BROOKLYN, Mich. — Reaching the Sprint Cup Chase for the Championship is as much about calculus as carburetors, with so many race teams playing risk/reward hunches rather than going for victories.
Brian Vickers and his Red Bull Toyota crew broke the template Sunday, burning every drop of fuel to take the Carfax 400 at Michigan International Speedway.
To appreciate Vickers' feat you must understand the stakes: Had he run out of gas that last lap, the way Jimmie Johnson did two laps earlier, Vickers likely would have squandered any chance of making the Chase field. But it had been 87 starts since Vickers last won a Cup race, so it was time to make a statement.
"Sometimes you put a stake in the ground," crew chief Ryan Pemberton said. "Either we were completely out of the Chase or we'd win the race."
They made it, with less than half a gallon to spare, holding off Jeff Gordon and Dale Earnhardt Jr. Carl Edwards and Sam Hornish completed the top five.
This was never a matter of outrunning Gordon — Vickers had more than enough lead entering the last lap — it was about finishing at all.
"Honestly, I don't remember looking at the racetrack the last two laps," Vickers recalled. "I drove the last two laps entirely looking at the fuel gauge."
The wide track at Michigan breeds fuel-mileage gambles. Johnson and Mark Martin, who probably had the field's strongest cars, both ran out of gas, slipping to 33rd and 31st, respectively. They dominated the race over the first 100 laps.
Afterward, Johnson said he's done flirting with empty gas tanks. "We've won one race on fuel mileage, ever. It is just not what we're good at," said Johnson, who was also in the lead at Michigan in June when he ran out, handing a win to Martin. "I mean, I was running half-throttle for 80-90 percent of that run. I don't know how else I could have saved any (fuel)."
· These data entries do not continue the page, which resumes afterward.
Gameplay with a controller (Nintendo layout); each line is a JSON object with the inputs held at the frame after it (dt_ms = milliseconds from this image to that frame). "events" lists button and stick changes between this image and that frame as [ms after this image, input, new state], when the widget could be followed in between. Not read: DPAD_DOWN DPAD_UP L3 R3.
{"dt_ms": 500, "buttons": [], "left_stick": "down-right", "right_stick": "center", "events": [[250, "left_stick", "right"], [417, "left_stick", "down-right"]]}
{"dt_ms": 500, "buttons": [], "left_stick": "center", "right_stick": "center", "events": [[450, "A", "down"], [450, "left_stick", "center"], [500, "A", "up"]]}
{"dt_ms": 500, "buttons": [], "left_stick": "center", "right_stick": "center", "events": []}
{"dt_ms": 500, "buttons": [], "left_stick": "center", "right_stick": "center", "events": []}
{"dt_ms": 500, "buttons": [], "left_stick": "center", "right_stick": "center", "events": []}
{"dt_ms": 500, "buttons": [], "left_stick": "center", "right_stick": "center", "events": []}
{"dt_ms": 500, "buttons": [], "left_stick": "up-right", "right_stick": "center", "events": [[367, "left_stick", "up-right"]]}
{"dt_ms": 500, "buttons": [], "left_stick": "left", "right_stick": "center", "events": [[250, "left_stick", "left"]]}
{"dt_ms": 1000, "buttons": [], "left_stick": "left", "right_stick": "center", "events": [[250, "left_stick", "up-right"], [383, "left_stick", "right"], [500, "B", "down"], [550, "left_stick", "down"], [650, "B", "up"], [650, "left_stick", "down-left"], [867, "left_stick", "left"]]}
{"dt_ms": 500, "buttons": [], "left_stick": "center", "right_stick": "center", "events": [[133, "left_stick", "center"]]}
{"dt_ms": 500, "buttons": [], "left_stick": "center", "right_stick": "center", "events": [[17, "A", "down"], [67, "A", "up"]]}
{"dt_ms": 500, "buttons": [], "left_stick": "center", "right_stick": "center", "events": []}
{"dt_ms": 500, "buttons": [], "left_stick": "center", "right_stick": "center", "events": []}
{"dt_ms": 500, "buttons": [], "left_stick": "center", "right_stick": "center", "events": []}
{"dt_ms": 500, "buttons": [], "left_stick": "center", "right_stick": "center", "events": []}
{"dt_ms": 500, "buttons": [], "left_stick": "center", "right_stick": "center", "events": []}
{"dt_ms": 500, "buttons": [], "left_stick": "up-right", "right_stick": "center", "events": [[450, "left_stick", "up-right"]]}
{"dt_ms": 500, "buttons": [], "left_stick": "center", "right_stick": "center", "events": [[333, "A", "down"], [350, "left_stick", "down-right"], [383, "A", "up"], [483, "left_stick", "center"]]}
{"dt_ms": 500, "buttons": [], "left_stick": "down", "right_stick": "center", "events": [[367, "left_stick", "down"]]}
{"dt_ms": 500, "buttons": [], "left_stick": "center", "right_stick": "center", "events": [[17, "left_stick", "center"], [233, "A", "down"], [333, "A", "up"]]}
Johnson is still a safe bet to make the Chase, in third behind leader Tony Stewart, who clinched his spot just by starting Sunday, and Gordon.
Vickers is now in 13th, one spot out of the Chase and 12 points behind Martin with three races to go.
Vickers' late strategy involved alternately racing Johnson hard and drafting off him to conserve fuel.
"I wasn't racing (Johnson) as much as maybe it looked like on TV," Vickers said. "More than anything, I was trying to use him to help us …
"We needed X amount of laps (on the remaining fuel), and I knew this is what I needed to do. It really was irrelevant what Jimmie did. He passed us, I let him go, and continued to do my thing … if anything, being right behind him (drafting) was a benefit to us."
Vickers won the poles for both the Cup race and Saturday's Nationwide race. He finished second Saturday and had a shouting match with Kyle Busch afterward; Busch felt he was driving too aggressively.
So Vickers took one last shot at Busch. "Some people in life are just going to do stupid things," he said. "In a lot of ways, I feel bad for Kyle that he lives this angry."
While many contenders made stops with 51 laps to go, seemingly just outside the window they'd need to make it to the end, Earnhardt waited and pitted with 42 laps to go. The strategy allowed him to drive all-out, charging from sixth to third in the final 20 laps.
"I don't want to get too excited," Earnhardt said. "You want to be up front every week like this."
Information from the Associated Press was used in this report.